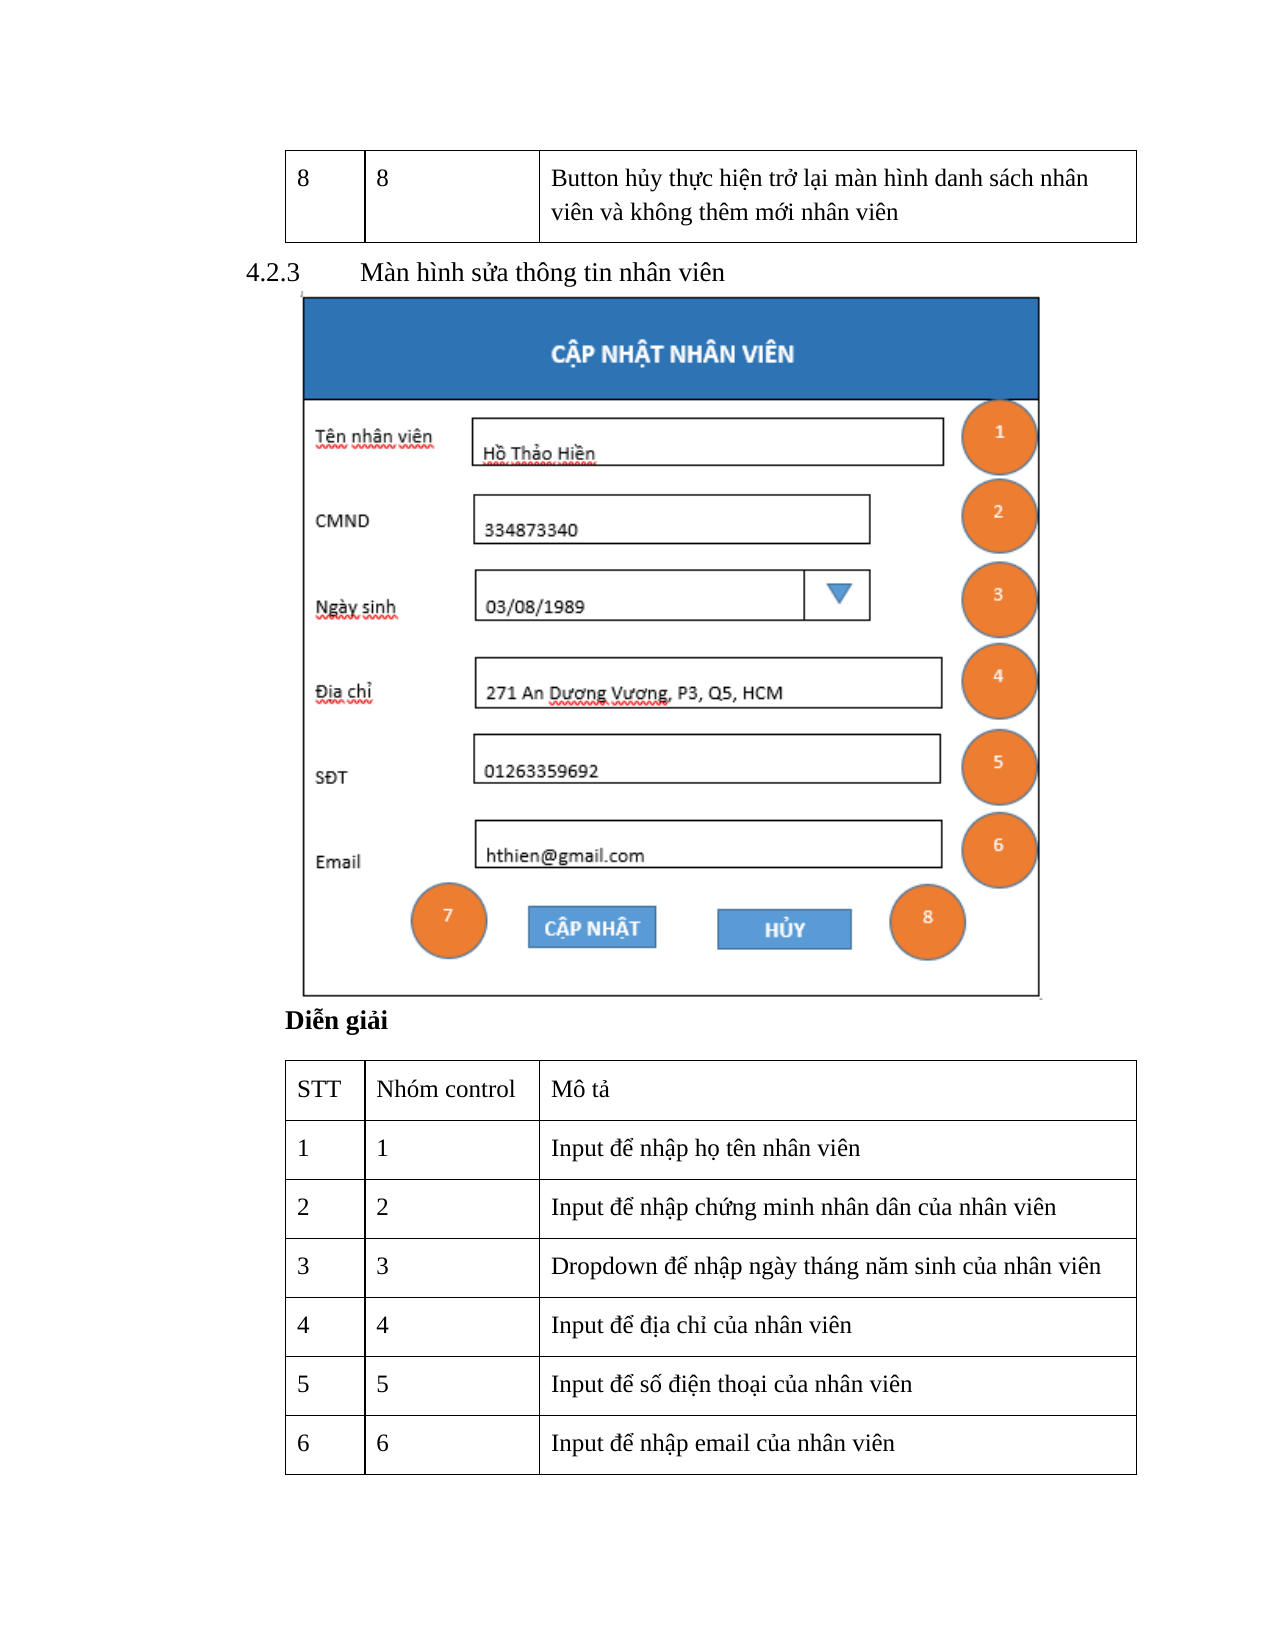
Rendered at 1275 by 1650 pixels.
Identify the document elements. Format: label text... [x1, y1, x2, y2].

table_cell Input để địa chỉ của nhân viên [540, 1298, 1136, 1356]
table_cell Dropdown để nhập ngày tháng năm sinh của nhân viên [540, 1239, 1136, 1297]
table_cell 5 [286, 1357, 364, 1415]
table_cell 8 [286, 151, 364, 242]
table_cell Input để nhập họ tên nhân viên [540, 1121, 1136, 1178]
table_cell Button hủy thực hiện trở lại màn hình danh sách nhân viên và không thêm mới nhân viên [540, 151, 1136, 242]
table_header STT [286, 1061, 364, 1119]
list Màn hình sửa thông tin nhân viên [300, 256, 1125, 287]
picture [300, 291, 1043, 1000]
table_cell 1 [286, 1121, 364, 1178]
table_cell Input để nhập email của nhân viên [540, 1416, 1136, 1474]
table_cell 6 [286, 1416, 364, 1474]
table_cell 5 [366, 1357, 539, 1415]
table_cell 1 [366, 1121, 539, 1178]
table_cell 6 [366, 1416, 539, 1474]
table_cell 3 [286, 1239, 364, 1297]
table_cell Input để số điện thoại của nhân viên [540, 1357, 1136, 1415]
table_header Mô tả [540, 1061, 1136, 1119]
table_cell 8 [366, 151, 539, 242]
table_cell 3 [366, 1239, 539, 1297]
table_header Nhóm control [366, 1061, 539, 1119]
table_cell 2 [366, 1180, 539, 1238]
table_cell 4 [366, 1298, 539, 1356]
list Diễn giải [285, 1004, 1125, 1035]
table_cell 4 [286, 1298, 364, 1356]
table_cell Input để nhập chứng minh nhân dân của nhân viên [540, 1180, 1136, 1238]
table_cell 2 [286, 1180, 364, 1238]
——————————
» **WORK INSTRUCTION**:
Read the entries and pick out all lines that include the word "viên".

» **REPLY TO THE EXERCISE**:
table_cell Input để địa chỉ của nhân viên [540, 1298, 1136, 1356]
table_cell Dropdown để nhập ngày tháng năm sinh của nhân viên [540, 1239, 1136, 1297]
table_cell Input để nhập họ tên nhân viên [540, 1121, 1136, 1178]
table_cell Button hủy thực hiện trở lại màn hình danh sách nhân viên và không thêm mới nhân viên [540, 151, 1136, 242]
list Màn hình sửa thông tin nhân viên [300, 256, 1125, 287]
table_cell Input để nhập email của nhân viên [540, 1416, 1136, 1474]
table_cell Input để số điện thoại của nhân viên [540, 1357, 1136, 1415]
table_cell Input để nhập chứng minh nhân dân của nhân viên [540, 1180, 1136, 1238]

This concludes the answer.